Detecting Observation ‘Hot-Spots’ in Massive Citizen-Contributed Geographic Data
Many average citizens (non-professionals) nowadays are involved in contributing geo-referenced observations of geographic phenomena. As an example, the global-scale eBird citizen science project is documenting bird species by pooling birding records from birders around the world (eBird has accumulated 500 million records as of March 26, 2018). Such large-scale citizen-contributed data create new opportunities for scientific investigations and discoveries (e.g., examining impacts of global climate change on species distribution and their migration).

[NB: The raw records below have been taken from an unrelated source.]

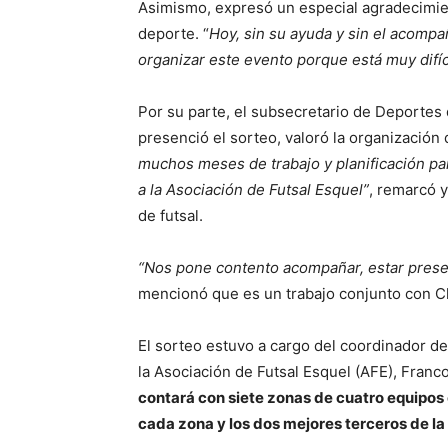
Asimismo, expresó un especial agradecimien
deporte. “
Hoy, sin su ayuda y sin el acomp
organizar este evento porque está muy difíci
Por su parte, el subsecretario de Deportes
presenció el sorteo, valoró la organización 
muchos meses de trabajo y planificación par
a la Asociación de Futsal Esquel”
, remarcó y
de futsal.
“Nos pone contento acompañar, estar presen
mencionó que es un trabajo conjunto con 
El sorteo estuvo a cargo del coordinador de 
la Asociación de Futsal Esquel (AFE), Fran
contará con siete zonas de cuatro equipos 
cada zona y los dos mejores terceros de la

Nonetheless, for better data utilization, it is fundamental to understand the spatial distribution pattern of the observation efforts underlying such data, prior to using such data for any applications. Are the observation locations randomly distributed over space, or clustered in certain geographic areas? Answers to such questions and alike have great implications on data analysis approaches. For instance, clustered observation efforts would imply sampling biases in the data and thus measures should be taken to correct for such biases in data analysis.
This project aims to develop a computational framework for detecting observation ‘hot-spots’ (clusters) in massive citizen-contributed geographic data. For this purpose, the kernel density estimating (KDE) approach to point pattern analysis will be adopted. A parallel KDE algorithm is implemented to leverage parallel computing powers on multi-core CPUs (central processing units) or GPUs (graphics processing units) to accelerate complex computations. The parallel algorithm is then used to analyze massive citizen-contributed data (e.g., eBird data) for detecting observation ‘hot-spots’ at multiple spatial scales.